Copy all lines holding the word "TENGA" from the entries.

:: Recorded information ::

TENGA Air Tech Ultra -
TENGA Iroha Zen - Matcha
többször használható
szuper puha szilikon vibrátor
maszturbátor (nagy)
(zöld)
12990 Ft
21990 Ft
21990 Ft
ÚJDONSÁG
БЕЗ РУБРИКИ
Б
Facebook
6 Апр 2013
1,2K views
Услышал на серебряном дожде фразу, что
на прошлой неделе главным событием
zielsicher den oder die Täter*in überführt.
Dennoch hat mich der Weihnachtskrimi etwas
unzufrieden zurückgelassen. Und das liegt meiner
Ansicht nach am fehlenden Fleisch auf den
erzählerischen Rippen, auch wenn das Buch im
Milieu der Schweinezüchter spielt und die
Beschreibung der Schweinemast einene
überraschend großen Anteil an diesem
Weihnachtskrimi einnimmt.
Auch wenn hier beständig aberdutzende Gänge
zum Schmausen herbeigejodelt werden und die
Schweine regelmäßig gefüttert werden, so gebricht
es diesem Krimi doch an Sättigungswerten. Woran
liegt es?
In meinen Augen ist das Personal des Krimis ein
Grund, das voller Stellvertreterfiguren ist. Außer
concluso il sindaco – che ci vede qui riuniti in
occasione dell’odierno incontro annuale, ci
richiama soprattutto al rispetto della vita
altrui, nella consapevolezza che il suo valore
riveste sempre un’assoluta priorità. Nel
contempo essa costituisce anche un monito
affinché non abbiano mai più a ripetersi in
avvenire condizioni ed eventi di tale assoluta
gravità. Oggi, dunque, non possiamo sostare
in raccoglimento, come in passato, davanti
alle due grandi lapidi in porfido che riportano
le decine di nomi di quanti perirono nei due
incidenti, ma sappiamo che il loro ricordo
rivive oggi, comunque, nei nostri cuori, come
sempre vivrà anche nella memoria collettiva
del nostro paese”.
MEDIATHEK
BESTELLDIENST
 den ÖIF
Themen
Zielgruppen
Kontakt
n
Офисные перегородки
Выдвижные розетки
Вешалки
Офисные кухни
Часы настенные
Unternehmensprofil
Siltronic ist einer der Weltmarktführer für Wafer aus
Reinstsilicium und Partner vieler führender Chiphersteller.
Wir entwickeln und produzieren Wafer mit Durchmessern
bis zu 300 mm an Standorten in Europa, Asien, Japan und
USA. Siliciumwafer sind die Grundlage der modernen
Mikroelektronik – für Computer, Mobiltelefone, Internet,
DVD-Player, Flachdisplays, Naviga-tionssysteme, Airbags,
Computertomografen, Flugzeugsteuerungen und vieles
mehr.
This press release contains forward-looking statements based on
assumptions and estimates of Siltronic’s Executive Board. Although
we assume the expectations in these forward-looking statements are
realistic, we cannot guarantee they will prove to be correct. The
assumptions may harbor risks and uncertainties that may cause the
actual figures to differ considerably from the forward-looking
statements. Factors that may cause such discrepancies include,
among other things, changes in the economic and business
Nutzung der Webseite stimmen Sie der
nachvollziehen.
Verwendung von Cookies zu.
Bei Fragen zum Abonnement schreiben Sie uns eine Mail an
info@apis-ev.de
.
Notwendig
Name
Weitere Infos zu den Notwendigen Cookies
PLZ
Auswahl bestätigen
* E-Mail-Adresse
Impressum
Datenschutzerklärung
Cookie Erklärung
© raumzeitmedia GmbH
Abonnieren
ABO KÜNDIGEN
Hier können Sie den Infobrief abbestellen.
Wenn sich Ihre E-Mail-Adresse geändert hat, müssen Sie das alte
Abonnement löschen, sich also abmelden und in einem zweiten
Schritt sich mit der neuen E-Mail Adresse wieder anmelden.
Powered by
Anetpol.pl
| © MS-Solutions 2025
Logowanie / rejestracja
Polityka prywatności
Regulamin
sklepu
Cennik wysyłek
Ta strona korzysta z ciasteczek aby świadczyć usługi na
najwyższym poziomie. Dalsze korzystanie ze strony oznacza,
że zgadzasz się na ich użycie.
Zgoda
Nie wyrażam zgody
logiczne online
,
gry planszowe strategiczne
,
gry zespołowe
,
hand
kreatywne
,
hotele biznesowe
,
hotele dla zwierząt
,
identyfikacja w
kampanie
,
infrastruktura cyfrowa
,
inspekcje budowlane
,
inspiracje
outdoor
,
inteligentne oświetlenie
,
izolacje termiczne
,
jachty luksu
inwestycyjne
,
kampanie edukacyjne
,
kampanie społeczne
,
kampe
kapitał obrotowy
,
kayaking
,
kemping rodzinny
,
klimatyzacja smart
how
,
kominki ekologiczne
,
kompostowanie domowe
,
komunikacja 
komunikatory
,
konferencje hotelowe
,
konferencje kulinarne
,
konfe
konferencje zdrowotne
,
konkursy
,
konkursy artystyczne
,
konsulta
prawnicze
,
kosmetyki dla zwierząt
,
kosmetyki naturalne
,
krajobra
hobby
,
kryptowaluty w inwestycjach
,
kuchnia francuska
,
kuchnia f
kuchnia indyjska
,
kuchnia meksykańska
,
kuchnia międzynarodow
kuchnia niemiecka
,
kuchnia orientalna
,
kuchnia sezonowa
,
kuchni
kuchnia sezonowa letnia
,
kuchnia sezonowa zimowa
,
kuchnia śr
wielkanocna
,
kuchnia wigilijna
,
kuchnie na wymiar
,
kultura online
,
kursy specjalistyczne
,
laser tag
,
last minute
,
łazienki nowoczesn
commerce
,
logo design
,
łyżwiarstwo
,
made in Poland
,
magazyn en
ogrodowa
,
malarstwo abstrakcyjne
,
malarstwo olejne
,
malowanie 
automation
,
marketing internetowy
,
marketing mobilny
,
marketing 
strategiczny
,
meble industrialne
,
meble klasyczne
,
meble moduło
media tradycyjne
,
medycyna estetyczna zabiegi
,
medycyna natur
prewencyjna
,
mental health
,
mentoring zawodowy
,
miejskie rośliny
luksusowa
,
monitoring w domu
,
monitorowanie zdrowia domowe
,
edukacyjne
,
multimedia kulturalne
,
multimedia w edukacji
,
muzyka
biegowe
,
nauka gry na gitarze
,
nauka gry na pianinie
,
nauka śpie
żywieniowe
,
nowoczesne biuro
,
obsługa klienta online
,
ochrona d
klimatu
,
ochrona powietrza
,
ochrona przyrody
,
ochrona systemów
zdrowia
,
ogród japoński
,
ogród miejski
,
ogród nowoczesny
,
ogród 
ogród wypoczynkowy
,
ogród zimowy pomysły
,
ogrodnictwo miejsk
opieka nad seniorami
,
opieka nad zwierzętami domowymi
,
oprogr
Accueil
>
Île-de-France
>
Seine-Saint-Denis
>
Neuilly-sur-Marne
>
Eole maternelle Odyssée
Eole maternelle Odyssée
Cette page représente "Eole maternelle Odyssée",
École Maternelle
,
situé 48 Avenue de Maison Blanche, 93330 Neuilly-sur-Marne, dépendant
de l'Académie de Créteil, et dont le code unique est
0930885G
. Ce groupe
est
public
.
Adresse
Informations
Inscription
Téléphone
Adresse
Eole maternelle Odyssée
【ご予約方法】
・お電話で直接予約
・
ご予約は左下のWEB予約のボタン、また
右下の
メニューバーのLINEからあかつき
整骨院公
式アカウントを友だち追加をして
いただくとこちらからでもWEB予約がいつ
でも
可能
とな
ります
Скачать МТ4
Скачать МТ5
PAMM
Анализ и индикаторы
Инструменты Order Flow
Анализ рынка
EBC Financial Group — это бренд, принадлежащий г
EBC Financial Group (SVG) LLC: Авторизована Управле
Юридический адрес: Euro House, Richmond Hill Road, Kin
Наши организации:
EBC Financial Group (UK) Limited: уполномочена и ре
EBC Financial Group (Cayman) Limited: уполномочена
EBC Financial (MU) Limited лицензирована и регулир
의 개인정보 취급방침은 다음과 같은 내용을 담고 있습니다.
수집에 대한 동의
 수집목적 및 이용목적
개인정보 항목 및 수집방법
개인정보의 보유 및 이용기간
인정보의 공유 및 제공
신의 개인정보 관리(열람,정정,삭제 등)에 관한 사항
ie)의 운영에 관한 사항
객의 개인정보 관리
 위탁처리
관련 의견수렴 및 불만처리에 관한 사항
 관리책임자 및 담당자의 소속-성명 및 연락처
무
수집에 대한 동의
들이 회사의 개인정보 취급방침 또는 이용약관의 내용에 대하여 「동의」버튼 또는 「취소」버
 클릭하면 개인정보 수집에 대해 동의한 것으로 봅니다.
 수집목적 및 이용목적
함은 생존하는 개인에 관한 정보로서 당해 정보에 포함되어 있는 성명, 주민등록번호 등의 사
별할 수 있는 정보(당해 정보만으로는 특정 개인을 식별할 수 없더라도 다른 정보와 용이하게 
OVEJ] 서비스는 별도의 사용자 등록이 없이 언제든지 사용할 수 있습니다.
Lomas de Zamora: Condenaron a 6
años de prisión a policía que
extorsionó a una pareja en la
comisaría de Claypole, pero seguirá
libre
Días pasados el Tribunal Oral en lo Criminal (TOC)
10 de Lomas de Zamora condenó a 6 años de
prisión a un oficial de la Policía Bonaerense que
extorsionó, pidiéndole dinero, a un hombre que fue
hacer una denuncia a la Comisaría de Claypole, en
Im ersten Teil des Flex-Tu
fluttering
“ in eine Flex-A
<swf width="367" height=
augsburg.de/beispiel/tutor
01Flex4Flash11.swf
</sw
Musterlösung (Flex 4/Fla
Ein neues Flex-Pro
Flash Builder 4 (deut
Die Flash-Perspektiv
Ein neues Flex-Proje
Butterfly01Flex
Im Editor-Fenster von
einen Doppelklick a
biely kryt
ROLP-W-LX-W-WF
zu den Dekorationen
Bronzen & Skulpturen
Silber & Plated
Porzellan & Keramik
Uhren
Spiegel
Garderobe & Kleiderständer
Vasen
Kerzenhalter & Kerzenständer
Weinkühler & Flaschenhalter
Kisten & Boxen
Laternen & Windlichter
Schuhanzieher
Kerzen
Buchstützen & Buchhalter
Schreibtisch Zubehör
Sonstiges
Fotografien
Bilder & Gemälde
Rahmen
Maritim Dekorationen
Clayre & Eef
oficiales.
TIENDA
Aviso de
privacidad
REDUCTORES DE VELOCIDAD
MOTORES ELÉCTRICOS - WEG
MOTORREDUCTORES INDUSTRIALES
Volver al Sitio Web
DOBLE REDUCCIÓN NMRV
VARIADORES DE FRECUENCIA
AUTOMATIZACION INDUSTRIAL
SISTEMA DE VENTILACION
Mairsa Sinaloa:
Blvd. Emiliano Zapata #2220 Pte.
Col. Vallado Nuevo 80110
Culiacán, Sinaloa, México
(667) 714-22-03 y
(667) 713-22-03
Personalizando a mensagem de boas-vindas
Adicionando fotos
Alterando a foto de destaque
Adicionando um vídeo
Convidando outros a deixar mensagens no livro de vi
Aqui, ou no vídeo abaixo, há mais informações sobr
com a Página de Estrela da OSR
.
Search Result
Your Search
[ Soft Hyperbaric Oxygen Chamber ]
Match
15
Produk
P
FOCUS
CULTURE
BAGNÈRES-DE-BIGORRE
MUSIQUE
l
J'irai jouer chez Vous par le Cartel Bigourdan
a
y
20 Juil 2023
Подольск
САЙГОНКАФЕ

:::

- [Result below]:
TENGA Air Tech Ultra -
TENGA Iroha Zen - Matcha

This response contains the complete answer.